The data
* * * *

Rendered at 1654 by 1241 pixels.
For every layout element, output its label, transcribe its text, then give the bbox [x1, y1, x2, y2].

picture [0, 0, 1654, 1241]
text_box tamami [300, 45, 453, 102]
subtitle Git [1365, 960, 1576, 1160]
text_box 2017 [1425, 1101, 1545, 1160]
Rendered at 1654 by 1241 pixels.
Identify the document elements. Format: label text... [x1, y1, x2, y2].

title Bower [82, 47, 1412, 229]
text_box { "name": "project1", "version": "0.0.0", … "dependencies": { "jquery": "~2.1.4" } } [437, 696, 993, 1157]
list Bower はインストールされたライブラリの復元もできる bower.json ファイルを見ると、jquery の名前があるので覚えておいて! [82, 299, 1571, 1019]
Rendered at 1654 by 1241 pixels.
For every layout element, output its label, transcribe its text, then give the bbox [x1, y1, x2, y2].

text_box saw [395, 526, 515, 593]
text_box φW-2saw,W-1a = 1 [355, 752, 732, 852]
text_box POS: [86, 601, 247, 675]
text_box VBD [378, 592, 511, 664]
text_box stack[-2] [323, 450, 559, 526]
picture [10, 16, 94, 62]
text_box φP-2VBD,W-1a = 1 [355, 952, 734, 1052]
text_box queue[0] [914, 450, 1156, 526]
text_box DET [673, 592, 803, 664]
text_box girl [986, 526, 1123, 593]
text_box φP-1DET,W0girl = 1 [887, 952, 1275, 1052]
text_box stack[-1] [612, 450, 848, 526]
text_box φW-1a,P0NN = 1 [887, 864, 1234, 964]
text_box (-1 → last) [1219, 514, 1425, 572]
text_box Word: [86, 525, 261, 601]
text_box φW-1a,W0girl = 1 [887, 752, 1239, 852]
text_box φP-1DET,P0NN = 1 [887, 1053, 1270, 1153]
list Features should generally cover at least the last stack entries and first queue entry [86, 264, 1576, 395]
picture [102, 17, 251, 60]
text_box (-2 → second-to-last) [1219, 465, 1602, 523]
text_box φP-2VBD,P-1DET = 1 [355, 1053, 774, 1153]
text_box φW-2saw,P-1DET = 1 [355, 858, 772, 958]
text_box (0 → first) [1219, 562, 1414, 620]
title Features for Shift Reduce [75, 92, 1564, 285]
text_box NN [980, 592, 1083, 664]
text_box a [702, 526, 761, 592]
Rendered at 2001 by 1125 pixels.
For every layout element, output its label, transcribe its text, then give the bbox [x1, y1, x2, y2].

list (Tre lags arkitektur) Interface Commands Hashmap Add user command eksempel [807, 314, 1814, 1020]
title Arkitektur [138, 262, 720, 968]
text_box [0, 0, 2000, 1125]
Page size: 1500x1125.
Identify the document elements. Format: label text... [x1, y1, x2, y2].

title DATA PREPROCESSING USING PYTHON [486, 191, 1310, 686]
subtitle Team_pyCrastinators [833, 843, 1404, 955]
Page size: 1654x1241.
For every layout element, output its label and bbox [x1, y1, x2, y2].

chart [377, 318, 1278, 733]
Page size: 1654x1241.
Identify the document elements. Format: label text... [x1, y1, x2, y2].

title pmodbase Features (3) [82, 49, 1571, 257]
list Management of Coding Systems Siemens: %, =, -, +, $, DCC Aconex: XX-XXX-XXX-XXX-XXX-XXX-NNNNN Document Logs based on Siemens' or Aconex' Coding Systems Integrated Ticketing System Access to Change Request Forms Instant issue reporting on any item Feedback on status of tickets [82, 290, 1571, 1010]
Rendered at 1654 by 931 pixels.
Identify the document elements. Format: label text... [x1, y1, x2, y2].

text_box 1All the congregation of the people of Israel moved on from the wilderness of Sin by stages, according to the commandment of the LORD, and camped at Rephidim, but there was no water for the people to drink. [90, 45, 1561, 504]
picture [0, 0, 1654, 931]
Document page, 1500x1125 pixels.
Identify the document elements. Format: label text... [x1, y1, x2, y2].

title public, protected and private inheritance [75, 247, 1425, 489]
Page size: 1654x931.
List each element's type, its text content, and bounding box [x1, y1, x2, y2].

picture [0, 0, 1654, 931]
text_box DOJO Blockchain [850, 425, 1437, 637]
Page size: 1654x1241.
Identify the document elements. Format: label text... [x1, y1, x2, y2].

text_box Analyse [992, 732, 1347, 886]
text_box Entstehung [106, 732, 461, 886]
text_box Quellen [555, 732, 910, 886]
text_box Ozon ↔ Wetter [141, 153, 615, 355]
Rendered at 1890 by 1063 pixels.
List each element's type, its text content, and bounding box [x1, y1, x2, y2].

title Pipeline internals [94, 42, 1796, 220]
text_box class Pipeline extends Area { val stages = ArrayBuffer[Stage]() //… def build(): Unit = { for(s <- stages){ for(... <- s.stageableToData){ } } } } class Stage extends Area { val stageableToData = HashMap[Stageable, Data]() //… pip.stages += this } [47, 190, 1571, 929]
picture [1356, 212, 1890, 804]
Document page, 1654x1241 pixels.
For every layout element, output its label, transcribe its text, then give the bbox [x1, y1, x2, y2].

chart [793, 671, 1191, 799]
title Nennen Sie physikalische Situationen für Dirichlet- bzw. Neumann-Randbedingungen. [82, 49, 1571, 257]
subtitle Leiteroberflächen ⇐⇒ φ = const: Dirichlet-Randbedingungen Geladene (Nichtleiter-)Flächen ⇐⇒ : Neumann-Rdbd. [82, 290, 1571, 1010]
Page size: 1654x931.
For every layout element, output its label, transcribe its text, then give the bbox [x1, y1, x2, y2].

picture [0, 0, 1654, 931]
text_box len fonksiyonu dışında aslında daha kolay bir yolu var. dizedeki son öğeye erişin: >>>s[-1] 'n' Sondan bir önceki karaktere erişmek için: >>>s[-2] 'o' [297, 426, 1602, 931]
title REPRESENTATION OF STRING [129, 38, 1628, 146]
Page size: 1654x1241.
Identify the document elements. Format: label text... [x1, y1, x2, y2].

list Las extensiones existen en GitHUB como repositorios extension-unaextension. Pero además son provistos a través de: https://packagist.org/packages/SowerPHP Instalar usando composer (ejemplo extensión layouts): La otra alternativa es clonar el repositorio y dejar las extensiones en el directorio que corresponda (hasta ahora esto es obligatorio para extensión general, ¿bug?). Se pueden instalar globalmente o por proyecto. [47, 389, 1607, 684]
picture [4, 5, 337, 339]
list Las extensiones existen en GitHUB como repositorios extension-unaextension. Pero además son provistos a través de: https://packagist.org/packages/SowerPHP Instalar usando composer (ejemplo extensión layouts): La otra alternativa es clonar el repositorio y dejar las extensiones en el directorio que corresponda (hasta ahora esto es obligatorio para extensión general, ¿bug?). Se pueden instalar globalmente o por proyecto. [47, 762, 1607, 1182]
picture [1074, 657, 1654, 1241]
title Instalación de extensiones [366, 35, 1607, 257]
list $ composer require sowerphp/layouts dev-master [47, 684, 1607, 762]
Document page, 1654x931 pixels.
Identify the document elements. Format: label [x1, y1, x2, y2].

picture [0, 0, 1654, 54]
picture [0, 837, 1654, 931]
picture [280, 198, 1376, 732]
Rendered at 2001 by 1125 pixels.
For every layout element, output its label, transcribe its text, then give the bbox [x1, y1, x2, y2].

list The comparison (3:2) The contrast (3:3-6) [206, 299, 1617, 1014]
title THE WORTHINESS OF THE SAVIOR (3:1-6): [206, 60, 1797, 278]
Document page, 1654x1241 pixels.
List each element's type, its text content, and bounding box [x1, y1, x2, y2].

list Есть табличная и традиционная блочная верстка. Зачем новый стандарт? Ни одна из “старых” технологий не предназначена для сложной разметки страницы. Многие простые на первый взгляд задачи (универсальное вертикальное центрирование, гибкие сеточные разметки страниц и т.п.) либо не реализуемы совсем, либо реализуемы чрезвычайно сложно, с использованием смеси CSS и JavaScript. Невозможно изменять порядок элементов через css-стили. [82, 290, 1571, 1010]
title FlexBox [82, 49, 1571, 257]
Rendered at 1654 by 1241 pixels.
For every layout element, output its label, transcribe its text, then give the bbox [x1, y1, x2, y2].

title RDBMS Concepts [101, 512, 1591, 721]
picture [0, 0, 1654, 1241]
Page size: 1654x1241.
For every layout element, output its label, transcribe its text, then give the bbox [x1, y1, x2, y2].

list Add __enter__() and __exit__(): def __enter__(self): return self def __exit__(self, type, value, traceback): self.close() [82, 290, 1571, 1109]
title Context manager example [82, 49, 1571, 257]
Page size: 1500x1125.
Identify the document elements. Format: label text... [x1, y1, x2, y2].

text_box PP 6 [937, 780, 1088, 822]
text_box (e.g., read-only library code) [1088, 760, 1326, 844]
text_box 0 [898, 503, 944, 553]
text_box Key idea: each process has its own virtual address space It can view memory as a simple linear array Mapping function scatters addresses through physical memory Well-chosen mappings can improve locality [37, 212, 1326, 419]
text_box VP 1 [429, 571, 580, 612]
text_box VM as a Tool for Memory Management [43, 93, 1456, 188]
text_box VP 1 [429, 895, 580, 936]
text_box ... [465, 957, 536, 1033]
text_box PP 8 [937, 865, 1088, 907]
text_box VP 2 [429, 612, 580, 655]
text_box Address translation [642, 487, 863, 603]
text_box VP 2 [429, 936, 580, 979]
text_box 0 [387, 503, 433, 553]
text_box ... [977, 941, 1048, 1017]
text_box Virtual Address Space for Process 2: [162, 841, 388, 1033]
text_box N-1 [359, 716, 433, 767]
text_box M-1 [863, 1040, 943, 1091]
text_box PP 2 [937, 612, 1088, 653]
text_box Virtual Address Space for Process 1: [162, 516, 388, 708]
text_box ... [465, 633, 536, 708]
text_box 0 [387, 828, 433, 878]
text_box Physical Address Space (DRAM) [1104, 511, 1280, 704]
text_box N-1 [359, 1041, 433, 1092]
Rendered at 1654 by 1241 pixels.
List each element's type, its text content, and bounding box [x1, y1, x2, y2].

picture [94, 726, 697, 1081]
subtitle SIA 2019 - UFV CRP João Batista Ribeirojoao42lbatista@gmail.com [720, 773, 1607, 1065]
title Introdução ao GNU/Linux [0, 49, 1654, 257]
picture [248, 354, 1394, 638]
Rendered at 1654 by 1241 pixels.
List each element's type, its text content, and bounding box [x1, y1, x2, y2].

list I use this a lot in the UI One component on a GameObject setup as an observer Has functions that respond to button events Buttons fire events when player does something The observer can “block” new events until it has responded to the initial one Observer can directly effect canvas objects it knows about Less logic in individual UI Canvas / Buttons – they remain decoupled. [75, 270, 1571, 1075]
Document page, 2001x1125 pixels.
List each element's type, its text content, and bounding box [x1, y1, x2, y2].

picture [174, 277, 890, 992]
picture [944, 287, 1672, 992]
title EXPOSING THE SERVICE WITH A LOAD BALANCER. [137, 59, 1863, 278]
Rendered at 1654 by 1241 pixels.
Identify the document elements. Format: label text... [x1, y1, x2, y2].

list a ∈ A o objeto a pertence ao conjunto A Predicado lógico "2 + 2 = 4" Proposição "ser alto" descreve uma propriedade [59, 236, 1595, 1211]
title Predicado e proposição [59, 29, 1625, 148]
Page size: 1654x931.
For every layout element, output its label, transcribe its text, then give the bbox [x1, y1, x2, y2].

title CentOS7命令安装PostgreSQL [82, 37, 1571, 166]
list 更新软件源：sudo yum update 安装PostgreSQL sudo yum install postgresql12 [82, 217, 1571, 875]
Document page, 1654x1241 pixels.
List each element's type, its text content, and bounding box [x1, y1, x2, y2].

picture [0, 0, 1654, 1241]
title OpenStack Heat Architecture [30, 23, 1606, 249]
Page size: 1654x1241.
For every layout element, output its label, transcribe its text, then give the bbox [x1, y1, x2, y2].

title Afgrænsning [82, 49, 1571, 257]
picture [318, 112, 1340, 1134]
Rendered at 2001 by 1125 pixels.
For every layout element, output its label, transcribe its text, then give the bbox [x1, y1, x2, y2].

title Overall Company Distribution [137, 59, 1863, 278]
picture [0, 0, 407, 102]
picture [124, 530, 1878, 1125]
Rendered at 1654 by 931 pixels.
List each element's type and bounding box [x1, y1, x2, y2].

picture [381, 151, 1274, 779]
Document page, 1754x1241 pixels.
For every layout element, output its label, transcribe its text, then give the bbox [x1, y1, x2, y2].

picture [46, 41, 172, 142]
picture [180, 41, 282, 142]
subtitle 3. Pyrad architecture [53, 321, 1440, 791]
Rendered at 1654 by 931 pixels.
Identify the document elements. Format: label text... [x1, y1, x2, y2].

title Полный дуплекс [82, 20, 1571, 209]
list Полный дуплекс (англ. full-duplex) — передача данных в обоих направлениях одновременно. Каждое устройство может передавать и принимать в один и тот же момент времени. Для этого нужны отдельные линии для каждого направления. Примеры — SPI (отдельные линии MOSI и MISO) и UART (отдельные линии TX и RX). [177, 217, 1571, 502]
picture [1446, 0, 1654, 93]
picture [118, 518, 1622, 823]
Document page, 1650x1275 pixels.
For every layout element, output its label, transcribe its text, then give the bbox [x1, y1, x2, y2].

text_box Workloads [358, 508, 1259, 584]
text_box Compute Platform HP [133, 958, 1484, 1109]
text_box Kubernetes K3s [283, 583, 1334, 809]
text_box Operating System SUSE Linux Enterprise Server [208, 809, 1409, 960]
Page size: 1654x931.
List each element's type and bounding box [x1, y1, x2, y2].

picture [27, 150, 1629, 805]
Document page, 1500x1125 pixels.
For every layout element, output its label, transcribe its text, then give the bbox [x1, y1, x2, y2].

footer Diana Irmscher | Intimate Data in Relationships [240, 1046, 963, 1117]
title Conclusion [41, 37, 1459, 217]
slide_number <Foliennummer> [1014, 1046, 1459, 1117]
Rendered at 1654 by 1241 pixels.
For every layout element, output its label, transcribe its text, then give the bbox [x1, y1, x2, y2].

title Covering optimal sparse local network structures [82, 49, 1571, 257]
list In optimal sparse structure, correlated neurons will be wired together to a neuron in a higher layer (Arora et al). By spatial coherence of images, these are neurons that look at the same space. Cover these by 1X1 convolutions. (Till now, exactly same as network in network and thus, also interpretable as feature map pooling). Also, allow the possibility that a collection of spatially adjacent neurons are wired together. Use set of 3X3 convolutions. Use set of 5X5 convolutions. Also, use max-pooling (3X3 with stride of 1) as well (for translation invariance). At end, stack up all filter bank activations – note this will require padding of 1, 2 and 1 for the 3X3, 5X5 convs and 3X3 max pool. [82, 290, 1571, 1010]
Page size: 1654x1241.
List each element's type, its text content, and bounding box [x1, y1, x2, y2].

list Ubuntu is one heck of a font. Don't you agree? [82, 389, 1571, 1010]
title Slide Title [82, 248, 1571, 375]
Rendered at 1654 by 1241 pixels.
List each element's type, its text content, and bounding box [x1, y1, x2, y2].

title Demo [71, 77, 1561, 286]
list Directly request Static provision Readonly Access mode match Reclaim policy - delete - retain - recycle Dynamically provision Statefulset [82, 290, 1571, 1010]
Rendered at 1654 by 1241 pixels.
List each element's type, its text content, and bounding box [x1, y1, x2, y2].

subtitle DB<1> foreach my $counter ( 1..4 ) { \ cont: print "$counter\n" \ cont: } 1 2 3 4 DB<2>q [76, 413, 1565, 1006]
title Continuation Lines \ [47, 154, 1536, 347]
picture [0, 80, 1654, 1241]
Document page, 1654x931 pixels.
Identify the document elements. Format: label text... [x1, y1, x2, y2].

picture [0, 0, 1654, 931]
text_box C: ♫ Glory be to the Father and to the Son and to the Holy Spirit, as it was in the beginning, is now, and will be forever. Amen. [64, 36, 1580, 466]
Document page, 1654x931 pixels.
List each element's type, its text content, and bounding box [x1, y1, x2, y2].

* * * *

What is being asked
Rewrite the entries from their first line up to and including the line with "text_box 2017 [1425, 1101, 1545, 1160]", changing "layout" to "page" and keeping everything else as it is.

The solution
Rendered at 1654 by 1241 pixels.
For every page element, output its label, transcribe its text, then give the bbox [x1, y1, x2, y2].

picture [0, 0, 1654, 1241]
text_box tamami [300, 45, 453, 102]
subtitle Git [1365, 960, 1576, 1160]
text_box 2017 [1425, 1101, 1545, 1160]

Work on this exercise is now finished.